第五話「五重魔法(クインタプルキャスト)」

「三番ディー・クラーク」


 人数が少ないだけあって欠員しているアルファベットも存在するちょうどCが欠員で次がDから始まるディーだったように。


「はい!」


 ディーは名前を呼ばれるとどうせだからちょっと変わった魔法を使ってみようと思い前に出ていつもはやらない魔法の詠唱を始めた。


「其は炎、触れるものを炎と成す。其れは風、触れるものを風と成す。其は水、触れるもの全て水と成す。其は雷、触れるもの全てを雷撃と成す。其は土、触れるもの全て大地の理に全てを帰す。」


 この時点でディーは後悔した。

 戦闘でも実用的な詠唱を考えて思いつきて詠唱したものだがこの時点でディーはかなり限界に近づいていた。


 しかし、限界ではない。ギリギリ使えるという確証を持ってその五つを固定する次の段階へと詠唱を進める。


「自縛し、自ら手綱を差し出して開け。クイントゲート!」


 五つの門が生まれた。

 精密で緻密な魔法った。


 この段階でディーの制御できる魔力のほとんどがその魔法に注ぎ込まれている。

 しかし、それが完成してしまえば詠唱せずに詠唱された魔法と同等の物をいくらでも打ち出せる。ディーは心の中でほくそ笑んだ。

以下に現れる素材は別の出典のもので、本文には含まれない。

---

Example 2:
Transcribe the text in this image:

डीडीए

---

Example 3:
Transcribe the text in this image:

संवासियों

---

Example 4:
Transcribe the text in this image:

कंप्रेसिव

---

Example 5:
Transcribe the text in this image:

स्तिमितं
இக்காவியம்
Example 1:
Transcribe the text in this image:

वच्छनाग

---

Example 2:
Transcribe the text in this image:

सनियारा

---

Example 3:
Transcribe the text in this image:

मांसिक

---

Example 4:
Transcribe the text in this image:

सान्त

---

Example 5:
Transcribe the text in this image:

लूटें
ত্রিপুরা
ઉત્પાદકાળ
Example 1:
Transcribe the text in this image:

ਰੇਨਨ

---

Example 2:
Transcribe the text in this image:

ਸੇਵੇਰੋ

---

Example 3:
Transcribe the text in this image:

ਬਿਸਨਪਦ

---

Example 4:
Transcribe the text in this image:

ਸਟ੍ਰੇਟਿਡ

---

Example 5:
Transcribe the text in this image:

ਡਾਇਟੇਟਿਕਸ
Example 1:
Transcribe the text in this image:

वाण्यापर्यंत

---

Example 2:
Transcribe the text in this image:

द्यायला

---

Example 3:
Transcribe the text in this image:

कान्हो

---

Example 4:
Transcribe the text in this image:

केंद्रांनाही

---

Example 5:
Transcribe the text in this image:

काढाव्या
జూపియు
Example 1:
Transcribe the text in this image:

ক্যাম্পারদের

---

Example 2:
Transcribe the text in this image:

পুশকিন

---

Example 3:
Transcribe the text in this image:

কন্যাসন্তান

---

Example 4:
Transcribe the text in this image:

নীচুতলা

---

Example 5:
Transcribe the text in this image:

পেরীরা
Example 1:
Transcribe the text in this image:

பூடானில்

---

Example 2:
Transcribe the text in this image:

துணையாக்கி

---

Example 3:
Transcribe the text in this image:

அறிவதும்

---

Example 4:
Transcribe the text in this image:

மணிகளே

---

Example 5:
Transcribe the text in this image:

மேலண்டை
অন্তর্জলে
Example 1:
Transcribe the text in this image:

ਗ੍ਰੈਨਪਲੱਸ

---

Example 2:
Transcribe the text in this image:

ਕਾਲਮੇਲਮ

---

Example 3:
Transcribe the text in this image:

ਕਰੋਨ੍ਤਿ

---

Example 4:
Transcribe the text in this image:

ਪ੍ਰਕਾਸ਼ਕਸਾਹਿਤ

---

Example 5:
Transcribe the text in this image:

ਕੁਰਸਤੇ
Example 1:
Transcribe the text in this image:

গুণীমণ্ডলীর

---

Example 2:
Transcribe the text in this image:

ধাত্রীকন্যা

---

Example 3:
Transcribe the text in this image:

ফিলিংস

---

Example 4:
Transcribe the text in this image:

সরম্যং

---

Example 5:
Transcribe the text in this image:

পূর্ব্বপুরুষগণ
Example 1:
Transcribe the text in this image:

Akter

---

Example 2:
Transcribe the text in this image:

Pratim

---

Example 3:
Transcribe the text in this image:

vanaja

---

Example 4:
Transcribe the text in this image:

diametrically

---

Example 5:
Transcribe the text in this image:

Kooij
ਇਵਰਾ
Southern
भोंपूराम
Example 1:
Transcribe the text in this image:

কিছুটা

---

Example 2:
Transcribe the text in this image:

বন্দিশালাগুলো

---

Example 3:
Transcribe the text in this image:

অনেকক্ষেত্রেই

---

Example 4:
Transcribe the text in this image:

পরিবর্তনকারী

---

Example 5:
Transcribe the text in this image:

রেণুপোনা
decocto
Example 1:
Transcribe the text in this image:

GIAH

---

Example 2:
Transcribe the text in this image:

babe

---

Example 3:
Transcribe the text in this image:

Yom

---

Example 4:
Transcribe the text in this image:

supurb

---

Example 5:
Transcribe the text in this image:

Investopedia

 完全詠唱の変換効率を持つ五大元素への魔力変換門を自分の制御下においている。

 要するに、この詠唱によって生まれた五つの門にただの魔力の玉を通せば魔力が自動的に魔法になるということだ。


 だが、ディーはそこで満足をしなかった。

「流転し、捻転し、統べよ。其は数多なる虚ろの魔法。形成し、自縛し自ら手綱を差し出せ。アンリミテッド・ブランク・マジック・スフィア」


 詠唱で無理やり自分の限界以上の変換されてない大量の魔力の球体を発生させる。しかし、ディーには分かってしまった。

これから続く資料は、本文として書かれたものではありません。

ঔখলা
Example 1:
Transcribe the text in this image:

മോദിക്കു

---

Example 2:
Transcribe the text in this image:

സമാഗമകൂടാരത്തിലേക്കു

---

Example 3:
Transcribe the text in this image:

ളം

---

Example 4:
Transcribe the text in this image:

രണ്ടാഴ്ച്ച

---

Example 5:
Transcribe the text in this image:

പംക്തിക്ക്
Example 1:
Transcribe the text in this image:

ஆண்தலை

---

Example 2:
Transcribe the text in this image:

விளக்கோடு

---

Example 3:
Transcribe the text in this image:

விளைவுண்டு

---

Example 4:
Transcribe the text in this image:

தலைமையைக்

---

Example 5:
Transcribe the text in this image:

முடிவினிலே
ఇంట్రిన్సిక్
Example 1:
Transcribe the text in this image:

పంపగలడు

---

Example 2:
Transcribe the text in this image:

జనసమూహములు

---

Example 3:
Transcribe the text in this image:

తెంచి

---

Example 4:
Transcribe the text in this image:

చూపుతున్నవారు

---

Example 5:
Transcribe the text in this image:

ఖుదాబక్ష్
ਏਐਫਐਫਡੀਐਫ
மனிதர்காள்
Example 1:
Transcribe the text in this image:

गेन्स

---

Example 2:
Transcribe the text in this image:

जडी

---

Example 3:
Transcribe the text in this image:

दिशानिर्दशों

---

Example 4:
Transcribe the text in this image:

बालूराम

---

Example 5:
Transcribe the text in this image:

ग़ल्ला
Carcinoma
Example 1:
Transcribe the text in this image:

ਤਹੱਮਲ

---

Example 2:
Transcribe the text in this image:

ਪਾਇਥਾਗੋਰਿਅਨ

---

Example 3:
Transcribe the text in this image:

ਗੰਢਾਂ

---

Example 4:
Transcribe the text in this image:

 詠唱の効果が切れる前に自分の制御範疇を超える魔力を全て消費しないと魔力が暴走し、最悪自分が死に至るこが。


 だから、その全てを一気に、均等に五つの門に通す。ある門から出てきたものは土へ、ある門から出てきたものは水へ、ある門から出てきたものは雷へ、ある門から出てきたものは炎へ、ある門から出てきたものは風へと変わる。


 それを慎重に、そして素早く操作する。

 土に水をかけ、電気で撹拌しそれを満遍なく広げて地面に落とす。

 そしてそれを炎で乾かし風でならす。


 これで会場は下草を除けばほぼに元通りになった。

 アルトの魔法によって融解させられた土も上から新たな土を被され見た目だけなら最初と大して変わらない。


 ディーは自分の魔法に満足した、うまくやれば戦闘にも応用できると。


 そしてそこまでの精密な魔法操作を終えてようやく気を抜いたところでディーは気がついた。全員が驚いた顔をしてこちらを見ていることに。


 そして、会場が耳が痛いほどの静寂に包まれているかのように。


「クインタプルキャスト……。」


 クインタプルキャスト、恐る恐るジーナによってつぶやかれたその言葉は五重魔法の意味を持つ。通常魔法の制御は熟練者で二重、達人クラスですら三重、。


 五重までを扱えたのは歴史上ただ一人、二代目アークウィザードであるメリダ・モーガンのみである。


「素晴らしい!実に素晴らしい!!五大元素全ての魔法を一度に制御するとは素晴らしすぎる!!!私はこの魔法に100点をつけたいっ……がっ!!100点とは研究者にとっての絶望だ、魔法はまだまだ発展させられると思いたい!そんな期待が一点減点を私に強いる故この魔法に99点をつけたい!異議あるだろうか!!??」


 感動と興奮のあまり目元に僅かに涙を浮かべたテイラー博士が絶賛する。


「ありがとうございます……。」


 しかし、それでもディーには不満があった。メリダ・モーガンのクインタプルキャストとは威力が天と地ほどにも違うのだ。


 一つ一つの魔法が確かに殺傷能力を有していた。

 しかしメリダ・モーガンによるそれは一つ一つが大群を薙ぎ払うほどだったっと言う。


 変換放出魔法が得意なディーにとってはまさにそれこそが目標なのだ。それに少しでも似たことができただけでも今は満足すべきだと笑みを浮かべた。


「諸君、あれを見てかなり萎縮していると思う。あれの後では自分の魔法なんて霞んでしまうのではないかと思っていると思うし実際そのとおりである。私も今が講義中でなければさっきの彼の魔法について理解できるまで徹底的に昼も夜もなく問いただしたいところだ。だがッ!私には諸君の魔法を見て実力を判断する義務がある。非常に残念ながら次に移ろう……。」


 本当に、アークウィザード科の講師は先生というよりただの貪欲な研究者だ。